Add Basic Apache Authentication for extra security

sightbeagle · May 15, 2017, 11:21pm

I'm doing this because I want to add an additional layer of security to OwnCloud. I would like to have two logins, first the Basic Apache Auth, and then the Owncloud login. I've done a lot of digging and can't seem to find an answer I understand. This is on a Ubuntu server 14.04 with OwnCloud 9.1.5

I've added the below to /etc/apache2/sites-available/owncloud.conf

AuthName "Password Required"
AuthType Basic
AuthUserFile /some/directory/.htpasswd
AuthGroupFile /dev/null
require valid-user

This works fine when going to:
https://mydomain.com/owncloud

But when I share a folder and generate a https: link, like below
https://mydomain.com/owncloud/index.php/s/9p8x9hy3YdQI6BN

When I go to the link, I get a loop that keeps prompting for the Basic Apache Auth (login/password)

Your help is much appreciated!

anon81984126 · May 16, 2017, 5:42am

Hi,

it is known that you can't use an additional Basic Auth in front of ownCloud for the simple reason that oC is using an own Basic Auth in various functions like those shared links etc.

You can't have two basic auths (one by apache and one by ownCloud's WebDAV). If it has worked, it worked by luck, as the behavior of a daisy chained basic auth is undefined.

-> https://github.com/owncloud/client/issues/1618#issuecomment-38775347

sightbeagle · May 16, 2017, 2:56pm

Thank you for your help and confirming that the addition of Apache Basic Authorization on top of Owncloud is not an option. The post confirming this from 2014 still stands true.

hodyroff · May 16, 2017, 5:13pm

Correct. We recommend a 2FA in such a case for added security. From an Open Source perspective you can look into PrivacyIdea! Thats also available in the Marketplace.

cornelinux · May 21, 2017, 9:56pm

The question is why @sightbeagle wants to add basic authentication. The interesting thing is, that you can defend the application on the layer of the webserver.

privacyIDEA uses oC's 2FA framework, i.e. an attacker would already be at the ownCloud code.
Nevertheless, you can assign any kind of authentication device to the users - smartphone apps, yubikeys, U2F and also... ...simple passwords - adding a 2nd password or a site password or group password to the originial oC credentials of the user.
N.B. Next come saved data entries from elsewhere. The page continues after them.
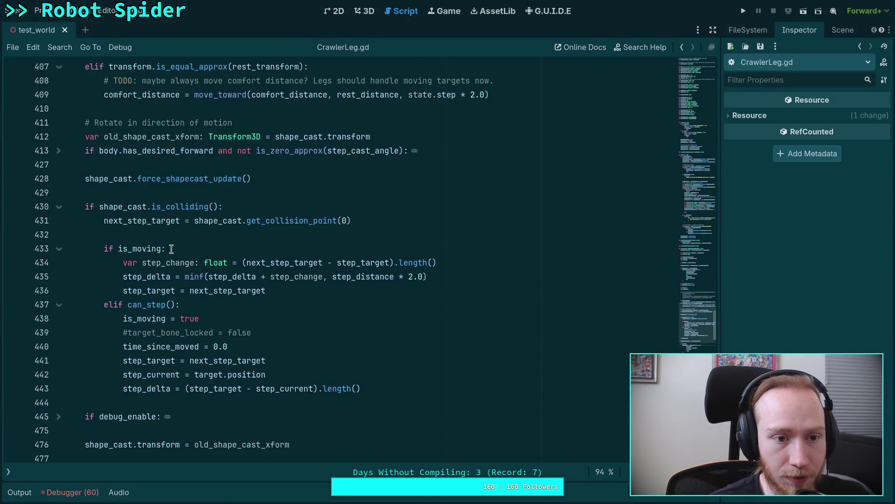
click(166, 222)
double_click(167, 223)
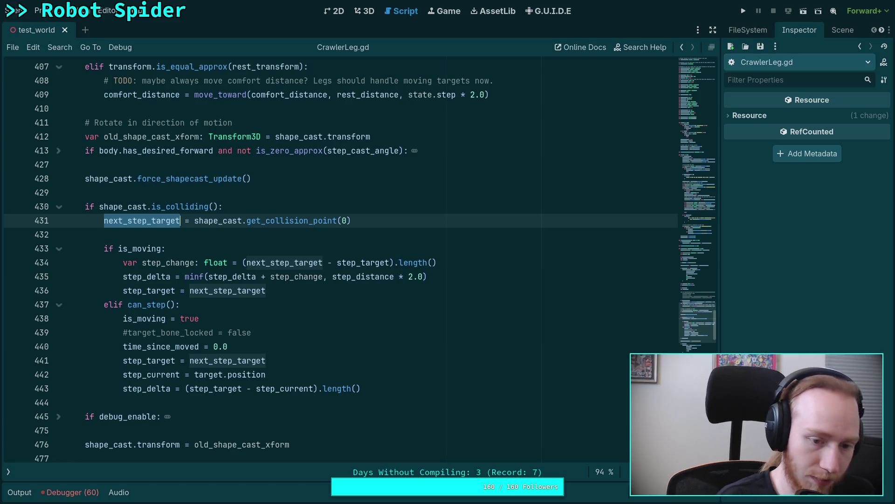
key(super+4)
key(super+3)
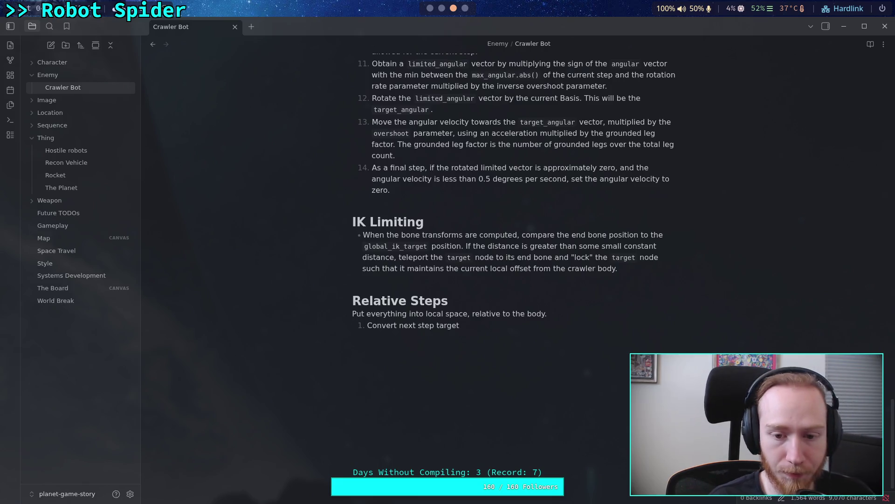
Extend the item to read 'Convert next step target to be relative to body transform'
text(to )
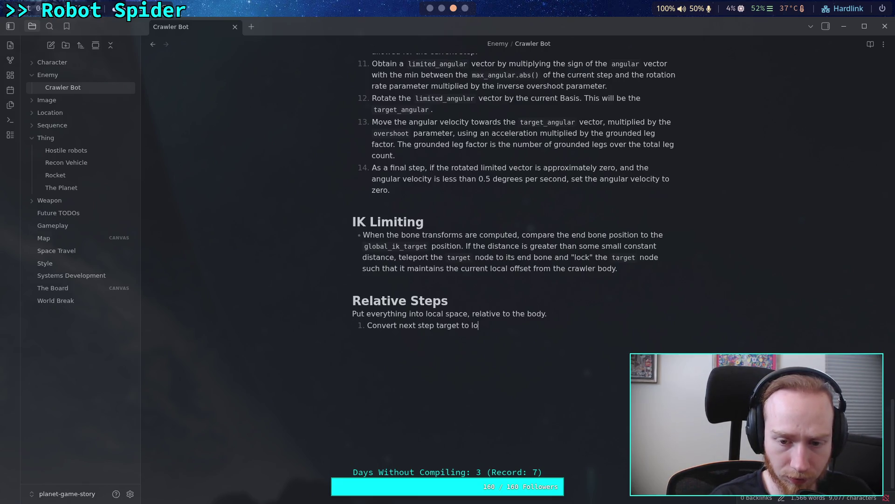
text(be relative)
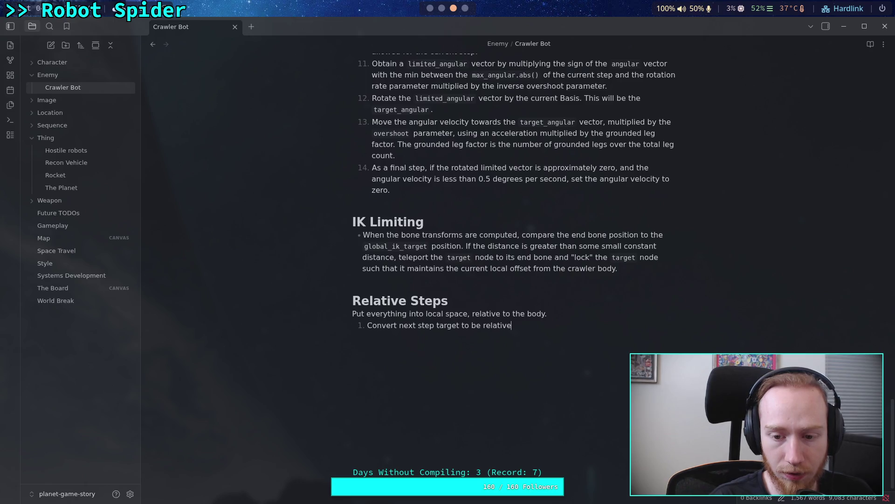
text( to body transforh)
Also - this does not interfere with the download links.

Kind regards
Cornelius

sightbeagle · May 23, 2017, 4:17pm

I wanted to add basic auth because if there was ever a bug in ownCloud that compromised the login page, it would act as a protection against that. However, I don't know the intricacies of how the ownCloud login works, so my thinking is very possibly flawed. I like the idea of 2FA, but I was unable to find an easy to understand "how to" guide to get this setup. I settled on using an alternate https port and setting up Fail2Ban to block failed login attempts.